If the answer is “yes” to all of the above questions, then we are well on our way to an effective functional strength training program. If the answer is “no,” then we need to come to some common ground. This means we have to make a paradigm shift. Let’s look at the past. Traditional strength training is usually performed along a single plane. This is where the fixed plane machines have become popular. The use of fixed plane machines further restricts the movement of the body the way it is designed and often puts us in a seated or lying position in an effort to isolate a muscle. On the other hand, stabilization limited training (SLT) is training that trains prime movers only to the strength that the stabilizing structures will support. This approach to training usually takes place in a standing position, engaging the entire kinetic chain and results in greater neuromuscular efficiency and therefore greater force transfer. Training with stability balls, bands, medicine balls, dumbbells and training in unstable training environment are some of the effective methods used to train the endurance athlete more functionally. This does not mean that strength training becomes a circus act. No! The risk versus benefit ratio must always be taken into account. We must always go back to our checklist and ask ourselves, "What is the reason for this exercise?"

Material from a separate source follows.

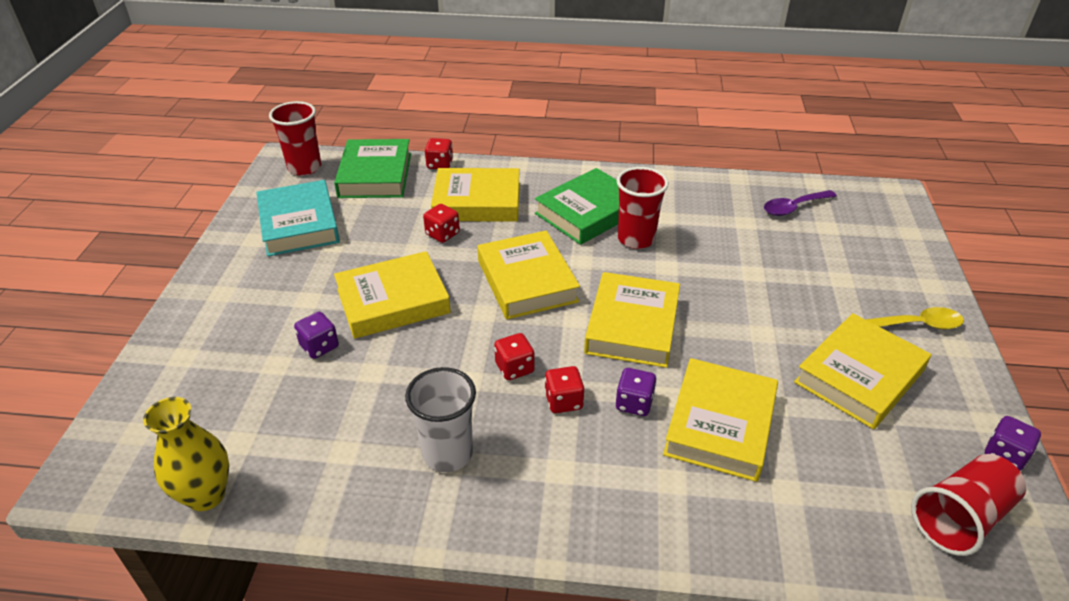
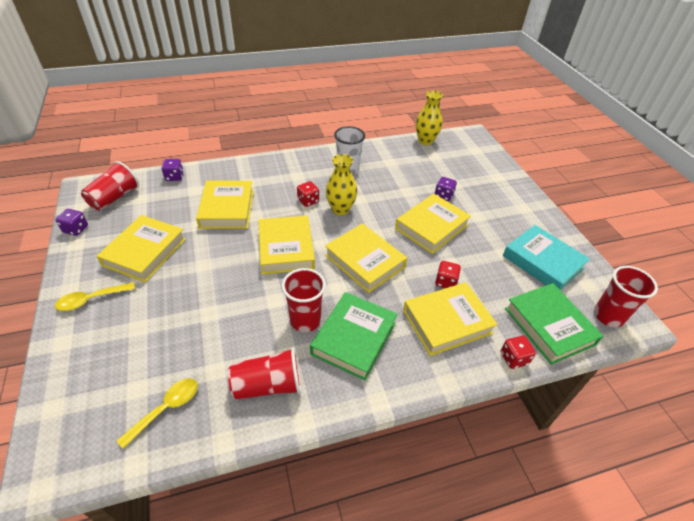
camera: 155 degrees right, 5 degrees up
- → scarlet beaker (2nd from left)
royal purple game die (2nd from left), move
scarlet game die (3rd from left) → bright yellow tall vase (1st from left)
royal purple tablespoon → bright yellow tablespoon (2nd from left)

The following exercises are an example of what functional strength training for the triathlete looks like.
|Diagonal Woodchop - 1
||Diagonal Woodchop - 2
|Single Leg Squat - 1
||Single Leg Squat - 2
|Single Leg Anterior Reach - 1
||Single Leg Anterior Reach - 2
As you can see, this is not your father's (or mother's) workout! The above exercises provide single leg power, stability and balance. They also train the core of the body to generate more force production through more efficient and economical movement, thereby transferring more power to the target activity.
This thought process highlights the need to re-evaluate current training methods. Use the FT checklist and ask the six questions to ensure that your endurance athletes’ strength training will be specific and effective. The inevitable outcome of using FT and working integrated movements, instead of isolated muscles, is optimal performance enhancement.